§ **WHAT IS BEING ASKED**: From the first line through the line containing "todo este tiempo, con los", transcribe the records exactly and include no other lines.
--- DATA FOR THE TASK ---
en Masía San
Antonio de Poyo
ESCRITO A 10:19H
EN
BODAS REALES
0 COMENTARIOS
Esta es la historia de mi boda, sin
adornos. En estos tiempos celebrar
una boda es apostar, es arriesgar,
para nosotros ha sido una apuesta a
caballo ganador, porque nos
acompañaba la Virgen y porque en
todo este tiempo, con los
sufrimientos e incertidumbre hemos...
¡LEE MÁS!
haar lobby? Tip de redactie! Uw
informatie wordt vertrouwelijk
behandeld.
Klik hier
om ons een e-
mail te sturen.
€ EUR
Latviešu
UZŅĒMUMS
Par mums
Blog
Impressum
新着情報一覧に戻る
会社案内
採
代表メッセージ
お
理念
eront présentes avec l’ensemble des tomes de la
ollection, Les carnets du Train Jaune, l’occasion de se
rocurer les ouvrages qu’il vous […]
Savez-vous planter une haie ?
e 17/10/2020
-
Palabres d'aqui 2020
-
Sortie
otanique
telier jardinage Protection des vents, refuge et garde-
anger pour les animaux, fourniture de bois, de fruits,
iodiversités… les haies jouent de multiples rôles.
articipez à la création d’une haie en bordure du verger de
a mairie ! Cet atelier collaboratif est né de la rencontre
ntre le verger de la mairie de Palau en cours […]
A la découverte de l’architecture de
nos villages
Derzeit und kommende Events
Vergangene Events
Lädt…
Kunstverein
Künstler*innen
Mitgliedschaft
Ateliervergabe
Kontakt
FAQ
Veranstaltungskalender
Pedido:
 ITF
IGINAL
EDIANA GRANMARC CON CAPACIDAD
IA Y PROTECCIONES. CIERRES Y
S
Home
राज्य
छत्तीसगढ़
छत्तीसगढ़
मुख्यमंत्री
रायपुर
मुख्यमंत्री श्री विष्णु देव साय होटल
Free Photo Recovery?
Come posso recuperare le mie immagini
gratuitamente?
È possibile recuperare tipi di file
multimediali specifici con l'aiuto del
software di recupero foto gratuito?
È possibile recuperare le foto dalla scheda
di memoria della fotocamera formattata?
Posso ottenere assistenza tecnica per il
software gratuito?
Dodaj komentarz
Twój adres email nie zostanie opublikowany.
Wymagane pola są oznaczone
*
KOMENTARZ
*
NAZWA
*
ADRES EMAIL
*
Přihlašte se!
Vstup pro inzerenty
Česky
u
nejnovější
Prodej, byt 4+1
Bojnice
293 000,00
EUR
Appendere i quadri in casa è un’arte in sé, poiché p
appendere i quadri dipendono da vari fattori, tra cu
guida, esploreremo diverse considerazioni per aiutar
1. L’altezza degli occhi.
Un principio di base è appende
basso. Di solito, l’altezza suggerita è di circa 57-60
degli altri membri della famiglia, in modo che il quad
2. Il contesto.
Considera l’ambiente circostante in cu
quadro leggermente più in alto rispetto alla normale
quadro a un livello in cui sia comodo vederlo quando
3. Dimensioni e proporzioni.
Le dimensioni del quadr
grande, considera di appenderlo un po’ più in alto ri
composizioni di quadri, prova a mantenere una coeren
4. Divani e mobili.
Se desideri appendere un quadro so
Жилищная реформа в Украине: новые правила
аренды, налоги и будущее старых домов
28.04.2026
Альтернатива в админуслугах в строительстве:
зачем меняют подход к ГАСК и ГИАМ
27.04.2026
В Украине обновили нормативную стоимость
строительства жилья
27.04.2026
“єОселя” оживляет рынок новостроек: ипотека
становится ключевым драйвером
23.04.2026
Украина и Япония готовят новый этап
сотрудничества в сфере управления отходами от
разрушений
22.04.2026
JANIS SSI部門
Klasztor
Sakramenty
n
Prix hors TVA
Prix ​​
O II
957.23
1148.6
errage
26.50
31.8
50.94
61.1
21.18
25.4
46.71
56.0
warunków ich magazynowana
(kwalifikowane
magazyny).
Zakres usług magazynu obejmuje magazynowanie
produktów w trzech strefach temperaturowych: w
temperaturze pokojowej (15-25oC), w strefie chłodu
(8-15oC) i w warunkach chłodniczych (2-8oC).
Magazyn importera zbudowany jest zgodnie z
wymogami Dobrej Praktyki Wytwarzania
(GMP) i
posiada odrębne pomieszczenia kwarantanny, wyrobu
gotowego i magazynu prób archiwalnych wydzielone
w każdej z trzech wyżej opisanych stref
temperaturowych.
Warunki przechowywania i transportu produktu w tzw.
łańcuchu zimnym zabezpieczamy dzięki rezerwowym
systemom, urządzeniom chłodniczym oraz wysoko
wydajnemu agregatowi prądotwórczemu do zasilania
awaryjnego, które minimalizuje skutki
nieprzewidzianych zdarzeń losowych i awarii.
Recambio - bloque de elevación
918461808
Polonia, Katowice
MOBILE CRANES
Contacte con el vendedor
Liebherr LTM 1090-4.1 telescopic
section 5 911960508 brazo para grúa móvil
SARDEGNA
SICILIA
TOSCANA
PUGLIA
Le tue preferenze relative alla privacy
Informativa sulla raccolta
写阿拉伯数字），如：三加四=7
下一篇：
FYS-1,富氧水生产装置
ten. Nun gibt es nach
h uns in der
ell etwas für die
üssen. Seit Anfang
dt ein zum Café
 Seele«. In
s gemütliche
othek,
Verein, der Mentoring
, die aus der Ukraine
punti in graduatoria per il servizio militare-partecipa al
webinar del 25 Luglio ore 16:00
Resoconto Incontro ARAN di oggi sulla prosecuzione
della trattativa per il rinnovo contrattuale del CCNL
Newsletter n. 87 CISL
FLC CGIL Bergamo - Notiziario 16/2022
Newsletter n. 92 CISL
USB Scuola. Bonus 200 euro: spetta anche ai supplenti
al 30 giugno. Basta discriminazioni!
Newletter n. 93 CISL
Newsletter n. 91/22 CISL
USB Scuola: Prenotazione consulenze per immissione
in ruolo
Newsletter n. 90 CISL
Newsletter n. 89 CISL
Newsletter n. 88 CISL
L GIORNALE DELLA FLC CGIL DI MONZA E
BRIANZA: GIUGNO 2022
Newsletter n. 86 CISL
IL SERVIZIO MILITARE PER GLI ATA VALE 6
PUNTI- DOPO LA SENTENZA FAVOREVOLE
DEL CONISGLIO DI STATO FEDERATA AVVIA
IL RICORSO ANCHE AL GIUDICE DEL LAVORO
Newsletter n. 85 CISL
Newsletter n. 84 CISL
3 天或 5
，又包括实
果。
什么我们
---
§ **RESULT**:
en Masía San
Antonio de Poyo
ESCRITO A 10:19H
EN
BODAS REALES
0 COMENTARIOS
Esta es la historia de mi boda, sin
adornos. En estos tiempos celebrar
una boda es apostar, es arriesgar,
para nosotros ha sido una apuesta a
caballo ganador, porque nos
acompañaba la Virgen y porque en
todo este tiempo, con los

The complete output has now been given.